- _Passage shown_:
*** Block opens ***

Analysis

[10] On reading the decision, the Appeal Division finds that the General Division erred in law in its application of paragraph 44(2)(a) of the CPP, which addresses the calculation of the minimum qualifying period where an application has been made for a CPP disability pension. Subsection 44(2)(a)of the CPP provides that a contributor shall only be considered to have made contributions for not less than the minimum qualifying period if he meets one of the following three conditions:-

  1. (i) for at least four of the last six calendar years included either wholly or partly in the contributor’s contributory period or, where there are fewer than six calendar years included either wholly or partly in the contributor’s contributory period f or at least four years,
  2. (1.1)for at least 25 calendar years included either wholly or partly in the contributor’s contributory period, of which at least three are in the last six calendar years included either wholly or partly in the contributor’s contributory period, or
  3. (ii) for each year after the month of cessation of the contributor’s previous disability benefit.
*** Block closes ***
- _Problems to solve_:
#1 In the CPP disability decision excerpt, which paragraph of the CPP does the Appeal Division say the General Division erred in applying?
#2 Reproduce the CPP disability decision excerpt word for word, from "1. (i) for at" to "previous disability benefit.".
#3 Write the next part of the CPP disability decision excerpt, picking up after its final line.

- _Data extract_:
*** Block opens ***
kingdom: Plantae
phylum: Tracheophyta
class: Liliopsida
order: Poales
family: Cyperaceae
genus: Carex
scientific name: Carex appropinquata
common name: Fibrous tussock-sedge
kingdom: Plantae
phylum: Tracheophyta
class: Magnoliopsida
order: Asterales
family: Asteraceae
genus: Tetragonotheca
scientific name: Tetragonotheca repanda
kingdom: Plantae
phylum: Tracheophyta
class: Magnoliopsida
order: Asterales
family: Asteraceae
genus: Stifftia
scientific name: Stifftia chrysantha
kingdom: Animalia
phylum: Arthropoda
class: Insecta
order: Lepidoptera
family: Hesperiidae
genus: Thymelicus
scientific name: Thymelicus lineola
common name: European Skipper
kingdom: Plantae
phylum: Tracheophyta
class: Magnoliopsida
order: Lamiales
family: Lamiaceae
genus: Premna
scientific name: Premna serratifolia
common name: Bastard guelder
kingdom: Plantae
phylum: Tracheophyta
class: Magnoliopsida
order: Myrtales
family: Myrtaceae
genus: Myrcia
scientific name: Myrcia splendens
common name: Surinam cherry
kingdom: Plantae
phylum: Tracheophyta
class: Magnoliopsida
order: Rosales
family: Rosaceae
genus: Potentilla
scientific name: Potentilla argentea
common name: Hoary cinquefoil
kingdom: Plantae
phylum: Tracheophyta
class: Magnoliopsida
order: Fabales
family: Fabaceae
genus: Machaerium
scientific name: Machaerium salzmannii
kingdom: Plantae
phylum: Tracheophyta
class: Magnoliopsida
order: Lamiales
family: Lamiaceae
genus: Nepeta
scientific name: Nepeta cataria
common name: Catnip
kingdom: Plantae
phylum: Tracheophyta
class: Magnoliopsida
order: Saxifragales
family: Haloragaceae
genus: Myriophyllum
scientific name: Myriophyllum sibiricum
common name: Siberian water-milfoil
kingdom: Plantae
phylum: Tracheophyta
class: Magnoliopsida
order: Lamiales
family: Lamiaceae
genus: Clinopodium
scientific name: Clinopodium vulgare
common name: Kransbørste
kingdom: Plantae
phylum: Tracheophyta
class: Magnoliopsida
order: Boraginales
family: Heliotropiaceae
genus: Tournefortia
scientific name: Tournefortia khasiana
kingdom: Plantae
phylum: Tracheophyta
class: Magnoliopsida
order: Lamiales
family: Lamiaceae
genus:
*** Block closes ***
- _Results for the exercise_:
#1 Paragraph 44(2)(a) of the CPP.

#2
1. (i) for at least four of the last six calendar years included either wholly or partly in the contributor’s contributory period or, where there are fewer than six calendar years included either wholly or partly in the contributor’s contributory period f or at least four years,
  2. (1.1)for at least 25 calendar years included either wholly or partly in the contributor’s contributory period, of which at least three are in the last six calendar years included either wholly or partly in the contributor’s contributory period, or
  3. (ii) for each year after the month of cessation of the contributor’s previous disability benefit.

#3
[11] In the Respondent’s case he had previously applied for and had been granted a CPP disability benefit. Payment ceased in May 2006. (GD2-171) The Respondent made the current application on June 25, 2013. (GD2-44) His record of contributions show that the Applicant made no contributions to the CPP between the years 1989 and 2008. (GD2- 51) Counsel for the Applicant submitted that, when the General Division determined that the Respondent had become disabled in September 2011, thus ending his contribution period, he did not have sufficient contributions to meet the four out of six rule. The Appeal Division agrees. By September 2011, the Respondent had made to the CPP in 2009; 2010; and 2011. He had not made contributions for the required minimum of four years.

[12] Thus, the General Division erred in law and in fact in its determination.

[13] Furthermore, the Appeal Division finds that the General Division also erred in regard to the date it deemed the Respondent disabled. At paragraph 102 of the decision, the General Division concluded:-

[102] The Tribunal finds that the Appellant had a severe and prolonged disability as of September 2011. For payment purposes, a person cannot be deemed disabled more than fifteen months before the Respondent received the application for a disability pension (paragraph 42(2)(b) CPP). The application was received in June 2013; therefore the Appellant is deemed disabled in March 2012. According to section 69 of the CPP, payments start four months after the deemed date of disability. Payments will start as of July 2012.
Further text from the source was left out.